The experience dates back to an August 2021 morning. In southeastern Alaska, towards the Five Fingers Islands, Twain, a female humpback whale about 38 years old, advances within 100 meters of the research vessel Glacier Seal and encircles it. Using an underwater speaker, scientists broadcast a greeting signal in the water, recorded the day before in the middle of a group of whales. After two attempts, the cetacean answers the call for the first time. This is followed by a 20-minute sound exchange. The study of signals from non-human animals sheds light on our search for non-human intelligence, with the ultimate hope of deepening the relationship between man and animal,’ the scientists add. (source)
In short, the Shipman theory becomes a gas works whose details I pass on. This example chosen among a thousand shows well the impasse where the sciences of man are engaged, which have no more science than the name. Opinion and trick replace true study, which should begin with that of mythologies, ancient myths, whether religious or not. All the wisdom of the world is contained in it.
It is true that the university mandate imposes a narrow framework on researchers. Blind and constraining, these constraints prohibit any real discovery.
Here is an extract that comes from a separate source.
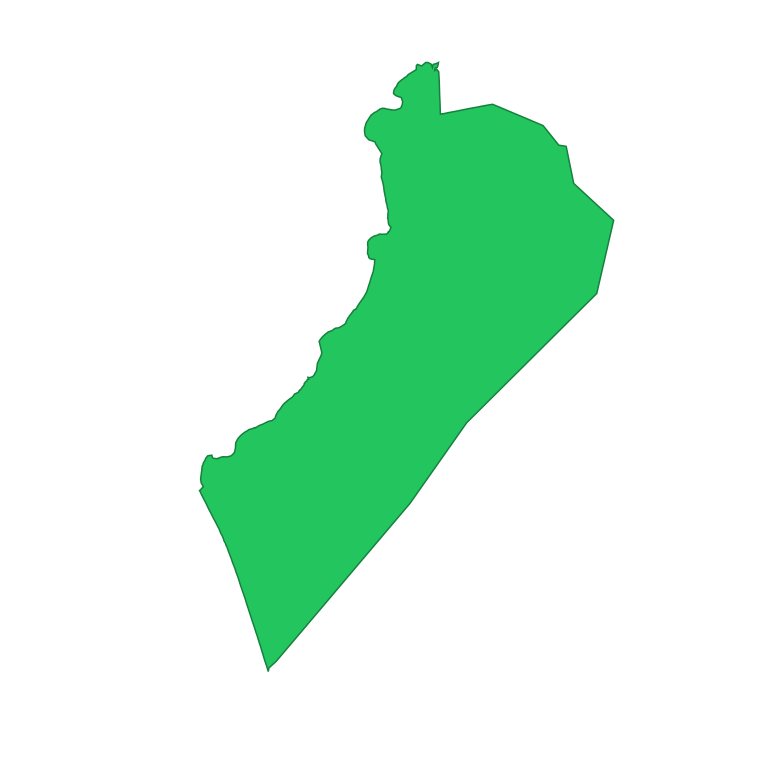 outline of Santa María Huazolotitlán, Oaxaca, Mexico, rotated 29°
{"feature_id": "50627088B3562448791337", "entity_name": "Santa María Huazolotitlán", "entity_type": "district", "adm_level": 2, "iso_a3": "MEX", "parent_name": "Mexico", "parent_adm1": "Oaxaca", "projection": "equal_earth", "projection_center": [-97.973, 16.191], "detail": "fine", "context": "isolated", "style": "filled", "palette": "green", "viewbox_px": 768, "rotation_deg": 29, "n_neighbors": 0, "source": "geoboundaries", "source_scale": "gbopen_adm2", "svg_char_len": 5242}
<svg xmlns="http://www.w3.org/2000/svg" viewBox="0 0 768 768"><g transform="rotate(29 384 384)"><path d="M505.5,129.5L476.4,122.4L452.7,116.6L428.1,87.8L421.1,90.4L398.0,80.9L397.5,80.9L366.6,84.2L343.4,86.7L338.6,90.5L327.9,99.4L325.2,101.6L313.8,111.3L307.6,116.4L307.5,116.6L305.7,118.1L305.5,118.3L304.1,119.5L303.9,119.4L302.5,120.7L297.5,112.3L296.6,110.8L292.6,104.3L289.4,98.9L285.8,92.8L280.5,84.4L277.6,83.2L276.5,85.2L275.6,83.0L277.1,81.3L276.7,79.1L276.3,78.0L275.8,76.4L274.7,78.0L272.0,80.7L272.9,83.7L270.1,81.4L266.5,81.5L264.6,82.6L262.7,87.6L258.4,88.2L257.9,89.7L259.8,93.4L255.1,101.7L254.6,104.4L254.1,105.0L253.8,105.6L253.4,106.2L253.0,107.4L252.5,108.6L251.9,109.5L251.7,110.3L251.1,111.6L250.7,112.8L250.4,114.5L250.4,115.7L250.8,117.7L250.5,118.4L250.3,119.3L250.2,120.6L250.3,122.0L250.7,123.4L251.0,124.3L251.2,124.9L251.7,125.3L252.5,125.7L255.1,126.0L257.7,125.6L259.2,125.3L260.7,125.2L261.5,126.4L263.2,127.7L264.3,130.2L264.5,131.0L264.9,134.4L263.8,135.9L262.4,137.4L260.9,139.1L258.3,140.3L255.5,141.3L255.1,141.5L254.4,141.6L253.9,141.8L253.5,142.0L252.7,142.3L252.3,142.4L251.3,142.5L250.7,142.8L249.9,143.1L249.0,143.6L248.3,144.3L247.8,144.9L247.2,145.4L247.0,145.7L246.9,146.6L246.3,147.2L245.7,148.7L245.1,149.8L244.5,150.5L244.2,151.1L243.7,151.9L243.1,153.4L242.3,155.0L241.9,162.0L241.9,162.3L241.8,163.0L241.8,163.8L241.9,164.4L242.1,165.2L242.1,165.4L242.1,165.6L242.2,165.9L243.0,169.5L243.9,171.5L244.3,172.2L247.2,176.0L252.4,177.8L255.7,177.1L258.8,176.6L260.3,178.0L270.4,183.5L271.4,188.8L272.9,191.7L274.0,192.9L275.0,193.9L276.0,195.0L276.3,195.5L276.6,196.0L277.3,197.1L277.7,197.6L279.1,199.5L280.0,200.6L280.3,201.7L281.1,204.0L282.2,205.3L282.8,205.8L283.6,206.6L285.6,208.7L286.2,209.4L287.6,211.0L290.7,215.3L291.7,216.5L294.6,219.9L295.2,220.5L295.8,221.4L296.2,222.0L297.3,223.4L298.6,224.9L299.8,225.9L301.1,227.7L302.1,228.8L303.6,230.2L304.5,231.9L304.9,233.5L306.2,235.6L306.9,237.5L307.5,237.8L307.8,238.2L308.4,238.9L308.9,239.8L309.6,240.8L310.3,241.6L311.1,242.4L311.3,242.4L313.7,243.6L314.1,243.5L314.5,246.2L314.5,247.8L313.9,249.2L314.3,249.5L313.5,251.6L313.4,251.8L308.9,254.4L307.1,255.2L307.1,255.3L306.7,256.3L306.4,256.6L303.5,259.6L301.9,262.4L301.5,263.6L301.0,265.4L300.9,267.4L301.7,269.4L303.7,272.2L305.7,276.6L306.5,278.1L308.0,279.0L309.4,280.8L311.5,281.2L315.6,279.7L317.5,283.7L320.1,291.0L321.2,297.3L321.7,299.5L322.5,303.0L322.7,304.5L323.4,307.7L323.8,309.8L324.2,311.2L324.2,314.4L324.2,314.5L324.2,317.7L324.2,317.8L323.7,322.1L323.6,323.7L323.6,323.8L323.3,325.3L323.3,326.8L323.1,328.7L323.2,330.1L323.3,330.3L323.1,332.3L322.9,332.2L322.1,333.5L321.7,334.1L321.5,336.1L321.1,339.6L320.7,341.2L320.8,342.1L320.7,343.0L320.5,343.7L320.5,344.7L320.6,345.8L320.6,347.0L320.6,347.9L321.1,349.1L320.5,351.2L318.1,355.5L316.9,357.0L316.3,357.5L314.7,358.5L313.5,360.4L313.0,361.8L313.0,362.0L310.6,364.9L310.0,365.5L309.5,366.8L308.5,368.9L307.4,372.4L306.7,375.9L306.6,378.1L314.3,386.6L315.0,388.7L315.3,391.7L315.5,395.4L315.8,398.4L318.5,405.0L318.5,410.4L318.0,412.2L316.0,414.4L314.2,415.1L315.5,416.3L315.2,416.4L314.8,417.6L315.0,418.5L314.4,419.9L314.2,420.3L314.2,420.5L314.3,420.9L314.3,421.3L314.2,421.4L314.0,421.9L314.0,422.0L314.1,422.3L314.2,422.7L314.5,423.2L314.5,423.7L314.4,424.2L314.4,424.3L314.5,424.4L314.4,424.8L314.3,425.1L314.0,426.4L314.0,427.0L313.9,428.7L313.6,429.5L313.3,430.0L313.3,430.3L313.3,430.6L313.2,431.0L313.0,431.5L313.2,431.9L312.9,433.1L310.7,436.1L310.2,439.9L308.2,443.9L307.7,445.3L306.2,449.3L306.1,449.9L305.7,451.5L305.5,453.5L305.2,457.1L304.6,458.9L304.6,463.3L305.2,466.3L305.1,467.2L303.7,470.4L301.1,472.6L299.2,475.3L297.9,477.3L294.8,481.1L292.8,484.8L292.4,484.6L291.3,485.8L290.1,487.3L289.3,488.1L288.0,489.2L287.1,491.3L286.1,492.7L285.0,495.0L284.1,497.1L283.6,498.6L282.8,501.9L282.7,503.8L282.8,507.0L283.1,507.8L283.6,509.1L284.4,510.4L284.7,511.2L285.5,513.2L286.3,516.1L286.0,518.3L285.1,520.8L284.8,521.3L282.5,523.5L280.7,524.6L278.7,525.5L277.0,526.9L274.9,529.4L275.1,529.7L274.9,529.9L271.3,531.5L269.8,531.7L268.5,530.4L267.9,529.7L264.7,532.2L264.1,535.3L264.4,537.6L264.3,539.5L264.3,540.8L264.6,541.8L264.9,542.7L264.8,543.9L265.7,546.1L266.6,548.1L267.2,549.8L269.6,555.9L272.2,559.3L273.1,559.7L275.8,561.5L275.5,562.0L275.4,562.8L275.3,563.4L275.2,563.8L275.1,564.2L275.0,564.5L274.8,565.2L274.8,565.6L274.6,566.2L274.3,566.6L275.4,567.3L277.8,569.1L282.3,572.1L285.8,574.4L289.7,577.2L292.1,578.9L295.7,581.2L298.8,583.4L301.6,585.2L304.3,586.9L307.3,589.0L309.6,590.4L313.6,593.7L316.2,595.3L319.3,597.9L320.5,599.1L322.2,600.0L323.1,600.7L324.1,601.8L325.4,602.5L326.1,603.1L328.3,605.1L332.1,608.3L335.3,611.0L337.8,613.3L340.3,615.4L342.8,617.4L345.9,620.4L349.3,623.2L352.7,626.4L356.8,630.3L360.5,633.6L364.4,637.1L367.5,639.9L368.6,641.1L370.7,643.1L374.0,646.1L377.2,649.1L379.8,651.5L382.1,653.7L386.1,657.4L388.9,659.9L389.8,660.8L392.3,663.2L394.8,665.4L397.3,667.8L400.3,670.7L403.8,673.9L406.0,676.2L408.8,678.8L410.7,680.7L414.2,684.1L417.6,687.1L419.9,689.4L422.0,691.4L422.2,691.6L421.0,688.2L424.1,679.1L437.1,614.0L450.2,548.0L464.6,475.9L469.5,430.2L475.1,377.8L526.2,201.7L505.5,129.5Z" fill="#22c55e" stroke="#15803d" stroke-width="1.5"/></g></svg>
The theories that the young researchers are struggling to build must sink into an idiot model, but unavoidable. Which inevitably makes them unproductive. So the researchers are forced to sink into a mold that they find stupid. So they invent tricks to say what is expected of them while suggesting the opposite. From the reactionary point of view of the university, they are above suspicion. But they expressed their true ideas anyway.
Is this Pat Shipman’s hidden behavior? For her domestication comes from a necessity. She clings to a human vision, too human. Shipman uses an outdated theory, that of animal tools: the wolf has undeniable qualities to protect property and people. Okay, but no wild wolf show that. How men could they know before a first domesticated wolf? Moreover, the study of human settlements from the Neolithic shows a total absence of fortifications. It seems that the period of domestication of animals was a period of peace and prosperity. No sign that Neolithic men have needed domestic wolves to defend their resort.
On the contrary, every sign suggests otherwise.
As always in kaliyuga, kaliyuga, science is opposing tradition. Here the tradition proposes to reverse the approach. Who are our distant ancestors? We are dealing with hunters, wolf killers. Many times, I guess, a wolf was killed when her cub was not yet old enough to feed herself. What if the desire to feed a wild animal had first come to a child, unarmed, but full of love? What if the first domestic dog was a cub rescued by a little man? What if love, not interest, brought children closer to wild animals? Anyone who has seen a young shepherd of goats or geese has understood that between man and animal, true language is silent, it comes from the heart.
Domestication of animals does not come from man, but from the child. It was not motivated by interest, but by love. Let’s be clear: this is not an ego battle between this anthropologist and me. The stakes go far beyond our personal differences. If I have good reason to believe that animals were united to men by love and not by interest, it is because tradition taught me so. And the experience confirmed it.